Capable of 140 mph, this new 911 S would become the benchmark for precision-built, well-equipped, and moderately priced sports cars. Due to more stringent emissions regulations, Porsche was hesitant to send S models to the United States for 1968, the last year of the short-wheelbase chassis. As such, examples that did make it to the North American market are both rare and desired by marque enthusiasts.
Delivered new to West Newbury, Massachusetts, this Porsche 911 S left the factory finished in Tangerine paint over a black leatherette interior with a Webasto heater, fog lights, and a map light as optional equipment.
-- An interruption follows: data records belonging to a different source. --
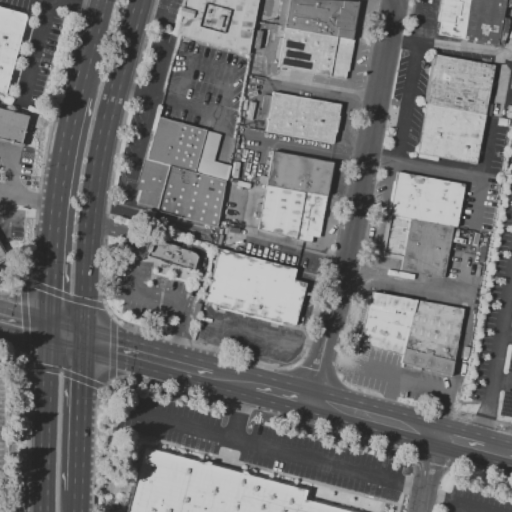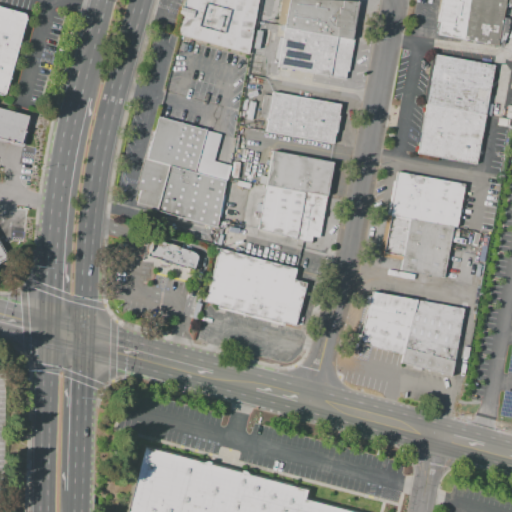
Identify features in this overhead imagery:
road: (80, 7)
road: (161, 8)
building: (470, 20)
building: (473, 20)
building: (216, 22)
building: (218, 22)
road: (423, 27)
building: (314, 36)
building: (316, 36)
building: (8, 41)
building: (8, 43)
road: (445, 48)
road: (97, 49)
road: (36, 53)
road: (196, 69)
road: (354, 71)
road: (160, 72)
road: (326, 88)
road: (136, 93)
road: (406, 102)
building: (454, 108)
building: (454, 109)
road: (208, 112)
building: (303, 116)
building: (301, 117)
building: (11, 124)
building: (13, 127)
road: (488, 130)
road: (298, 149)
road: (140, 154)
road: (353, 160)
road: (422, 165)
road: (16, 166)
road: (103, 168)
road: (339, 170)
building: (181, 172)
building: (182, 172)
road: (347, 186)
building: (293, 195)
building: (294, 196)
road: (32, 200)
road: (356, 202)
road: (64, 213)
road: (7, 217)
road: (155, 218)
road: (379, 218)
road: (327, 221)
building: (419, 223)
building: (421, 223)
building: (0, 251)
road: (290, 253)
building: (170, 254)
building: (170, 254)
building: (2, 256)
road: (135, 273)
road: (405, 285)
building: (253, 287)
road: (471, 287)
road: (510, 287)
building: (255, 288)
road: (189, 309)
road: (311, 315)
road: (26, 324)
building: (411, 330)
road: (506, 330)
traffic signals: (53, 331)
building: (412, 331)
road: (247, 333)
road: (69, 336)
traffic signals: (86, 342)
road: (497, 355)
road: (148, 357)
building: (509, 361)
road: (294, 366)
road: (456, 367)
road: (345, 369)
road: (315, 372)
road: (232, 380)
road: (404, 380)
road: (502, 383)
road: (282, 394)
road: (388, 399)
building: (505, 403)
road: (241, 412)
road: (49, 414)
road: (83, 418)
road: (370, 418)
road: (480, 418)
flagpole: (247, 426)
road: (472, 444)
road: (277, 450)
road: (426, 473)
building: (209, 488)
building: (210, 489)
road: (457, 501)
road: (80, 503)
road: (45, 505)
Documents on file indicate the car benefitted from long term ownership spanning a 40-year period which began in 1978. Under this stewardship, the Porsche was masterfully restored by CarParcUSA of Costa Mesa, California in 2017. A collection of photographs on file document the process of stripping the car down to bare metal, removing every last nut and bolt for refinishing. As part of this process, the drivetrain was torn down and rebuilt with an immense attention to detail. No stone was left unturned in an effort to bring this 911 to concours quality. An owner’s manual, Licorice Pizza Records coupon from 1978, a Pioneer radio manual, invoices, and a Kardex copy will accompany the Porsche upon sale.
Still finished in factory-delivered colors and retaining its numbers-matching engine and gearbox, this 911 S now appears in concours condition and possesses the appealing trait of belonging to a rare batch of cars delivered in 1968. An excellent prospect for touring and the show field alike, the example on offer belongs to a truly collectible cohort of one of the motoring world’s most beloved sports cars.